> Passage to read
------------------------------------------------

Our choice of 85% of the average tissue signal intensity as the threshold level for positive assignment of venous vessels was based on the following reasons. According to literature (30), a CNR value of ~5 is required for reasonable discrimination. CNR between tissue and venous blood can be expressed as ΔS/σ = (ΔS/S_t)·(S_t/σ) = (ΔS/S_t)·SNR, where ΔS represents the signal difference between venous blood and tissue, S_t is the average tissue signal intensity, and σ is noise, i.e. the standard deviation of signal. Since ΔS/S_t at an 85% threshold level is 0.15, and SNR of tissue in a region without prominent vessels at TE = 20 ms is 35.8 ± 5.4 (Fig. 1d), the resultant CNR is 5.37 (= 0.15 × 35.8), meaning our intensity threshold criterion is reasonable. Our choice of threshold level is also supported by the observation that histograms of the cortical depth-dependent 1.8 × 1.8 × 0.059 mm³ regions have a non-Gaussian distribution for signal intensities below ~85% of the average tissue intensity (example in Fig. 4g), which seems to indicate contributions from the hypointense pixels containing venous vessels.

Minimum-detectable vessel size in BOLD microscopy

Detectability of venous and arterial vasculature can be roughly estimated by comparing BOLD microscopy patterns to two-photon microscopy diameter measurements. Intracortical venous diameters measured by our two-photon microscopy studies were < 80 μm (data not shown). According to in vivo measurements of pial venous diameters, with every increase in venous branching order in the cortex, venous diameter decreases by a factor of ~2 (31). The analogous relationship indicates the first branches off from the largest intracortical veins (one increase in branching order) may have diameters of < 40 μm (i.e., half of < 80 μm). In our BOLD microscopy data, when systemic SaO₂ values are 90–97%, these branches were indeed detected (see Fig. 3d and e). Systemic venous oxygen saturation levels measured in separate animals under the same conditions were 50 ± 3% (N = 2) (equivalent to 71% with the human hemoglobin P₅₀ value for calculation). It is therefore reasonable to assume that venous vessels with diameter < 40 μm are detectable under our experimental conditions, when systemic venous and arterial oxygenation levels are ≤ 50 and 90%, respectively. Intracortical arterial diameters measured in our two-photon microscopy studies were < 40 μm (data not shown). In our BOLD venograms, new vascular patterns that were likely of arterial origin (arrows in Fig. 2c and d) appeared when systemic SaO₂ values were less than 80%, indicating that intracortical vessels with diameters < 40 μm may be detectable under these conditions.

------------------------------------------------

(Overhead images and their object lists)

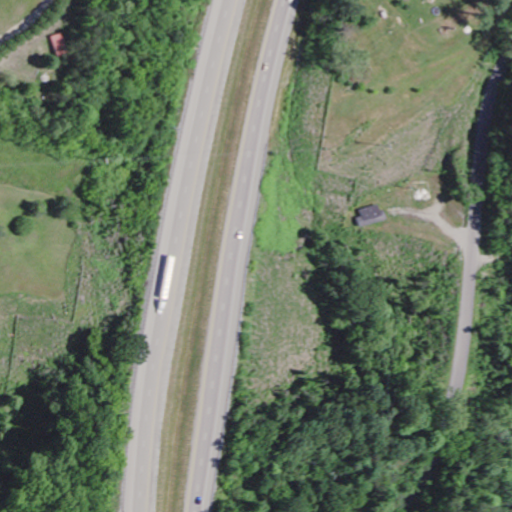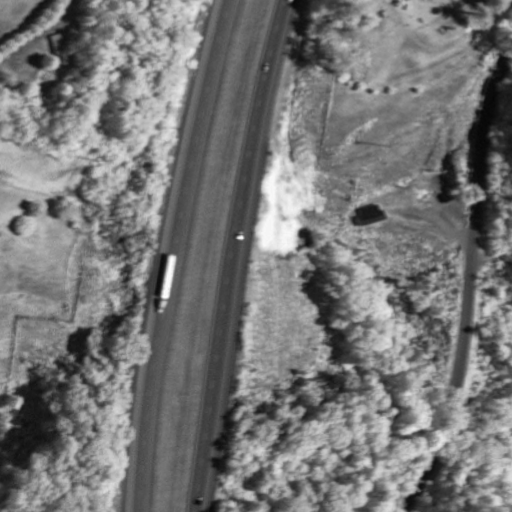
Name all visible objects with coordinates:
road: (25, 23)
building: (56, 45)
road: (486, 137)
building: (369, 216)
road: (178, 253)
road: (220, 253)
road: (459, 371)
road: (497, 405)
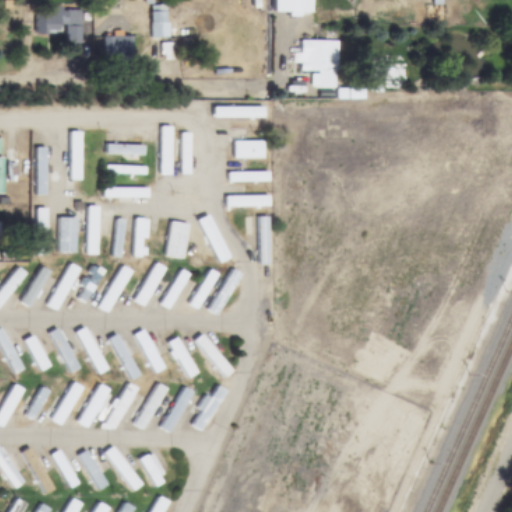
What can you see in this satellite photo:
building: (54, 19)
building: (116, 46)
building: (317, 60)
road: (35, 76)
building: (235, 113)
road: (123, 119)
building: (122, 150)
building: (246, 150)
building: (163, 151)
building: (183, 154)
building: (72, 157)
building: (0, 170)
building: (123, 170)
building: (38, 172)
building: (246, 177)
building: (122, 193)
road: (211, 199)
building: (244, 201)
building: (90, 231)
building: (39, 232)
building: (64, 235)
building: (115, 238)
building: (136, 238)
building: (173, 240)
building: (261, 240)
building: (196, 249)
building: (10, 283)
building: (86, 284)
building: (146, 284)
building: (32, 287)
building: (60, 287)
building: (200, 288)
building: (111, 289)
building: (172, 289)
building: (221, 292)
road: (124, 321)
building: (88, 350)
building: (145, 351)
building: (33, 353)
building: (65, 354)
building: (7, 356)
building: (210, 356)
building: (120, 357)
building: (179, 358)
road: (242, 364)
railway: (454, 382)
building: (7, 402)
building: (34, 403)
building: (64, 404)
building: (90, 406)
building: (147, 406)
building: (117, 407)
building: (205, 409)
building: (173, 410)
railway: (467, 411)
railway: (473, 424)
building: (61, 469)
building: (119, 469)
building: (34, 471)
building: (7, 474)
building: (93, 475)
road: (193, 477)
road: (498, 483)
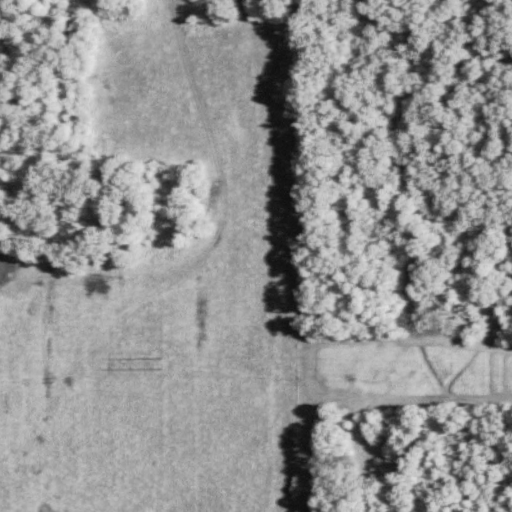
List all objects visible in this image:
power tower: (157, 365)
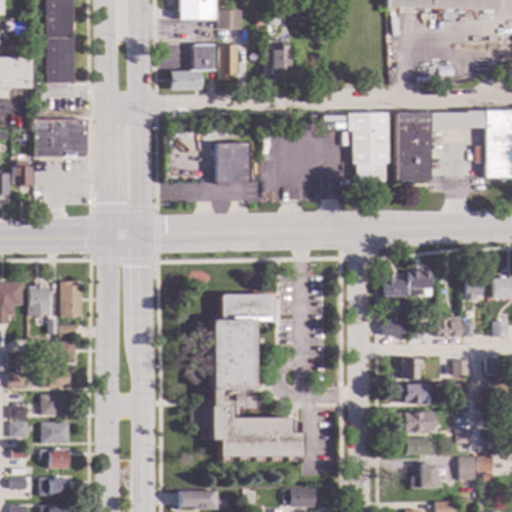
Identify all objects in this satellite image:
building: (252, 0)
building: (268, 4)
building: (439, 4)
building: (439, 4)
road: (103, 8)
road: (136, 8)
building: (192, 10)
building: (192, 10)
road: (120, 16)
building: (53, 17)
building: (268, 17)
building: (224, 20)
road: (420, 20)
building: (224, 21)
building: (3, 26)
building: (53, 42)
road: (152, 45)
building: (198, 58)
building: (275, 60)
building: (53, 62)
building: (222, 62)
building: (222, 63)
building: (275, 63)
building: (189, 70)
building: (13, 73)
building: (13, 73)
building: (181, 82)
road: (503, 99)
road: (299, 103)
road: (86, 104)
road: (153, 107)
building: (1, 136)
building: (55, 138)
building: (55, 139)
building: (418, 141)
building: (451, 142)
building: (495, 145)
building: (363, 146)
building: (362, 147)
building: (473, 156)
building: (225, 164)
building: (226, 164)
road: (153, 166)
building: (16, 175)
building: (15, 177)
building: (1, 185)
building: (1, 186)
road: (54, 186)
building: (83, 202)
road: (255, 233)
road: (87, 235)
road: (153, 235)
road: (353, 259)
road: (105, 264)
road: (137, 264)
building: (414, 281)
building: (413, 282)
building: (497, 289)
building: (498, 289)
building: (388, 290)
building: (388, 290)
building: (467, 290)
building: (468, 291)
building: (33, 297)
building: (6, 299)
building: (7, 299)
building: (64, 301)
building: (65, 301)
building: (33, 302)
building: (451, 307)
road: (371, 314)
parking lot: (299, 317)
building: (46, 328)
building: (443, 328)
building: (444, 328)
building: (385, 329)
building: (386, 330)
building: (463, 330)
building: (463, 330)
building: (411, 331)
building: (494, 331)
building: (495, 331)
building: (62, 332)
building: (411, 332)
building: (62, 333)
road: (87, 343)
road: (273, 345)
road: (298, 348)
road: (434, 348)
building: (53, 353)
building: (59, 354)
building: (8, 361)
building: (11, 361)
building: (487, 367)
building: (454, 368)
building: (487, 368)
building: (455, 369)
building: (405, 370)
building: (405, 370)
road: (357, 371)
building: (50, 379)
building: (11, 381)
building: (11, 381)
building: (50, 381)
building: (238, 384)
building: (25, 385)
building: (237, 385)
building: (30, 390)
road: (251, 392)
building: (493, 392)
building: (408, 394)
building: (452, 394)
building: (408, 395)
building: (453, 395)
road: (189, 404)
building: (49, 405)
building: (49, 406)
road: (324, 406)
road: (123, 409)
building: (13, 414)
building: (13, 414)
road: (312, 414)
building: (410, 423)
building: (410, 423)
building: (14, 430)
building: (14, 431)
building: (49, 434)
building: (50, 434)
road: (305, 434)
building: (458, 437)
building: (457, 438)
building: (492, 441)
parking lot: (312, 443)
building: (413, 447)
building: (415, 448)
building: (14, 455)
building: (50, 459)
building: (51, 460)
building: (480, 465)
building: (481, 468)
road: (337, 469)
building: (462, 469)
building: (462, 470)
building: (419, 478)
building: (422, 478)
building: (483, 478)
building: (13, 484)
building: (13, 485)
building: (49, 488)
building: (50, 488)
building: (297, 498)
building: (299, 499)
building: (194, 500)
building: (193, 501)
building: (439, 507)
building: (439, 507)
building: (12, 509)
building: (14, 509)
building: (51, 509)
building: (53, 509)
building: (250, 509)
building: (405, 511)
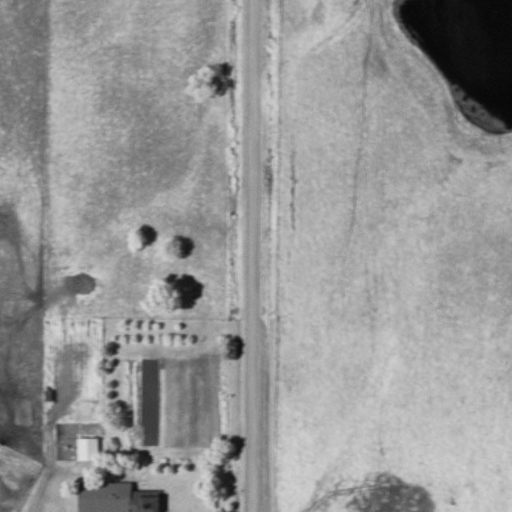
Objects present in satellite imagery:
road: (251, 256)
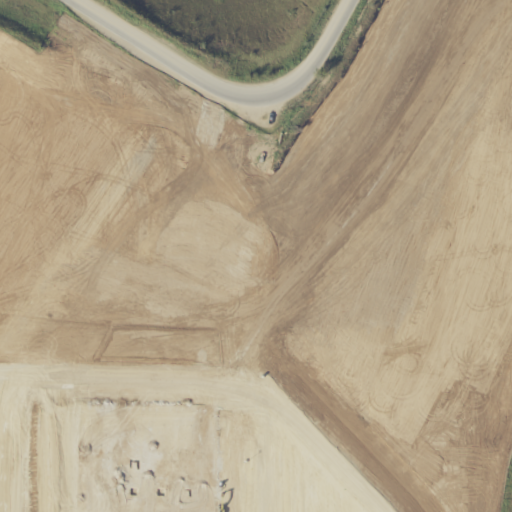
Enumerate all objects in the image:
road: (332, 47)
road: (196, 52)
road: (404, 104)
road: (266, 109)
road: (466, 140)
road: (3, 175)
road: (39, 176)
road: (75, 182)
road: (247, 192)
road: (110, 194)
road: (145, 205)
road: (201, 220)
road: (172, 230)
road: (271, 234)
road: (85, 264)
road: (338, 270)
road: (274, 303)
road: (434, 313)
road: (283, 324)
road: (425, 352)
road: (362, 445)
building: (160, 463)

------------------------------------------------

> The problem
Continue the passage on vessel detection in BOLD microscopy, beginning right after its final sentence.

> Your response
To better assess detectability of venous vasculature, BOLD microscopy densities were compared with actual diameter-dependent densities measured by two-photon microscopy. Density for all venous vessels detected by BOLD microscopy for our conditions at 0.4-mm depth in the somatosensory cortex was 5.7 / mm² for default criteria for intensity threshold and depth contiguity and 8.0–4.4 / mm² over the range of criteria tested; comparison with two photon data at the same depths shows a venous detectability of ~15-μm and 10–20 μm, respectively. This correspondence implies that our BOLD microscopy may detect venous vessels at least as small as 20-μm diameter. But, since different animal groups were used for MRI and two-photon studies, there may be some errors in matching cortical depths between the two modalities. Inspection of two-photon microscopy data in Fig. 5d and e shows that cumulative density decreases for vessels of all sizes as cortical depth increases. Thus, a more conservative estimate of MR vessel detectibility can be obtained by comparing venous density from MRI studies measured at 0.4-mm depth with the cumulative densities from two-photon studies measured at 0.1-mm depth (Fig. 5d); BOLD microscopy venous densities of 5.7 /mm² for default criteria and 8.0–4.4 /mm² for the range of criteria tested then correspond to conservative detectability estimates of 25–30 μm and 20–30 μm, respectively.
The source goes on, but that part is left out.